The BoE last month became the world's first major central
bank to raise interest rates since the coronavirus pandemic
hammered the global economy.
Now investors are betting on as many as four more rate hikes
in 2022, taking Bank Rate as high as 1.25%, because the rise in
prices in Britain - as in many other rich economies - looks set
to be less transitory than previously hoped.
The inflation peak will hit the spending power of consumers
just as they face a tax hike in April, challenging Britain's
economic recovery from its coronavirus crash of 2020.
Bethany Beckett, an economist with Capital Economics, said
household disposable income will fall in real terms this year,
contributing to a slowdown in economic growth to 3.7% in 2022.
The BoE in November predicted 5.0% growth this year.

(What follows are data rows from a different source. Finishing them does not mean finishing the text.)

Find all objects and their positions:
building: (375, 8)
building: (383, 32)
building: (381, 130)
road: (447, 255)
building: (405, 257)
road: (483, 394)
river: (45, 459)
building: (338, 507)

HOW LONG IS INFLATION LIKELY TO STAY HIGH?
The BoE's current forecasts, published in November, point to
consumer price inflation of 3.5% in 2022 before a fall to 2.25%
in 2023, close to the BoE's 2% target.
Then, after gas prices rose further, the central bank said
in December it had raised its estimate for the peak in inflation
to about 6% in April.
That means the BoE is likely to push up its full-year
inflation forecasts again on Feb. 3, alongside what many
investors think will be another rise in Bank Rate to 0.5%.
Households face a sharp increase of about 50% in their gas
bills - or a bit less if the government moves to lessen the hit
- in April, when a regulated price cap is due to be increased.
Paul Dales, chief UK economist at consultancy Capital
Economics, has almost doubled his inflation forecast for 2022 as
a whole to 4.0% from a previous estimate of 2.2%.
WHAT IS GOING ON WITH GAS PRICES?
After their surge, gas prices have fallen recently.
Britain is set to receive a record number of liquefied
natural gas cargoes this month, helping to bring the day-ahead
natural gas price down from a peak of more than 450 pence a
therm in late December down to about 200 pence last week,
although that was still much higher than its level of about 50
pence a year ago.
Philip Shaw, an economist with bank Investec, said inflation
in 2022 could end up at 2.5% if the recent fall in gas prices
continues and leads to a cut in tariffs at a twice-yearly review
by regulators due in October.
WHAT ELSE IS DRIVING UK INFLATION?
As well as the usual variables, from petrol prices to the
impact of weather of food costs, another key factor for
inflation this year is what happens to global supply chains,
which were hit hard by the pandemic.
This has been seen most starkly in the car market, where a
shortage of microchips has curtailed production of new cars,
pushing the price of second-hand models up by 27%.
However, a survey of purchasing managers at British
manufacturers last month showed an easing of prices paid for
inputs from near record highs.
But analysts are watching for the impact of the Omicron
variant in China where a strict approach to stamping out
coronavirus outbreaks led to the shutdown of suppliers vital for
global manufacturers in 2020, pushing up prices.
IS A WAGE-INFLATION SPIRAL LIKELY?
The BoE's main concern is not so much about what inflation
does in the coming months but whether it triggers longer-term
inflationary pressures, principally in wage settlements.
Some companies have responded to a post-Brexit, post-COVID
shortage of workers by pushing up pay for some roles.
Food retailer Gregg's this month brought forward a
pay rise for its staff.
A survey of manufacturers showed recent pay increases ranged
between 2% and 3% but went as high as 14% in some cases, while
45% of firms had yet to agree a pay deal as they awaited more
clarity on inflation and other factors.